Complicating the situation further, the tumour was affecting Sam’s sciatic nerve. Not only was Sam in regular pain and limping, but he had also lost a lot of muscle as his right leg atrophied. “His calf actually felt like a toddler’s calf,” says his mother. “There was no muscle mass at all. He couldn’t flex it.”
It was during a meeting with Dr. Halkier that Sam and his family learned about the solution: cryoablation. Essentially, the medical team would freeze the tumour and kill it. Dr. Halkier is among a small number of doctors trained to perform this minimally-invasive, non-surgical method of treating a variety of tumours.
Dr. Halkier, whom Sam’s mother credits for having an excellent rapport with her son, says cryoablation – one of three methods of ablation that Royal Columbian performs – offers advantages for some patients over other methods of removing the tumour. “First of all, we don’t have to even cut into the bone,” notes Dr. Halkier. “We just lay the ‘cryo’ needle immediately beside the tumour. Then, while we do a CT scan, we turn on the machine and we freeze the area, which in turn kills the tumour.”
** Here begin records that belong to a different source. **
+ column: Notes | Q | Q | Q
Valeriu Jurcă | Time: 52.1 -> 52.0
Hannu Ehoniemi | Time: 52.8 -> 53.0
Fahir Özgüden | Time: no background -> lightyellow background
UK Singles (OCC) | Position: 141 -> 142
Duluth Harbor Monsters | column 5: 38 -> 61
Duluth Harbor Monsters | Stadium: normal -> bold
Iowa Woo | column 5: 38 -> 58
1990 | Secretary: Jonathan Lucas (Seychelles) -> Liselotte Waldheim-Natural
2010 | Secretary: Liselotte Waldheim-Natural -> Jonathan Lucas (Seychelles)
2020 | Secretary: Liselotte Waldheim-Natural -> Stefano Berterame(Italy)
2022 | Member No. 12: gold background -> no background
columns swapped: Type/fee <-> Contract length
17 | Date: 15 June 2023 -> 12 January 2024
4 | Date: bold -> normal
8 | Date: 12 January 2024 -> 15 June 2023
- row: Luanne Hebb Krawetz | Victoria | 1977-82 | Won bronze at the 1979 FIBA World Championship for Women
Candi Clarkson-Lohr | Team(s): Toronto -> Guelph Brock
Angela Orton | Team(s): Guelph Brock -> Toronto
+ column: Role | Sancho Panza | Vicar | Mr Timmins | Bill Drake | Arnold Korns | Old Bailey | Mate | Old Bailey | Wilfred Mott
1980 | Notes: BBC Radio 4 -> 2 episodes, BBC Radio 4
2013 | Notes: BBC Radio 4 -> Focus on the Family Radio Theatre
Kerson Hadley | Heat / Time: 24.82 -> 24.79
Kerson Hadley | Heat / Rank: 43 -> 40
There really is no recovery period needed, as Sam and his family discovered when they went back home the same evening. “I noticed right after that I wasn’t getting any pain,” Sam says. “I slept right through the night without waking up in pain.”
Two months later, and Sam is walking without a limp, is active again and is working hard to regain enough speed to keep up on the soccer pitch. Since a needle was used, there is no incision scar. And his mother is relieved.
“We’re really grateful for first of all meeting Dr. Pirani,” Jane says. “Dr. Halkier was excellent. Just the fact he was able to perform this procedure means a lot to us.”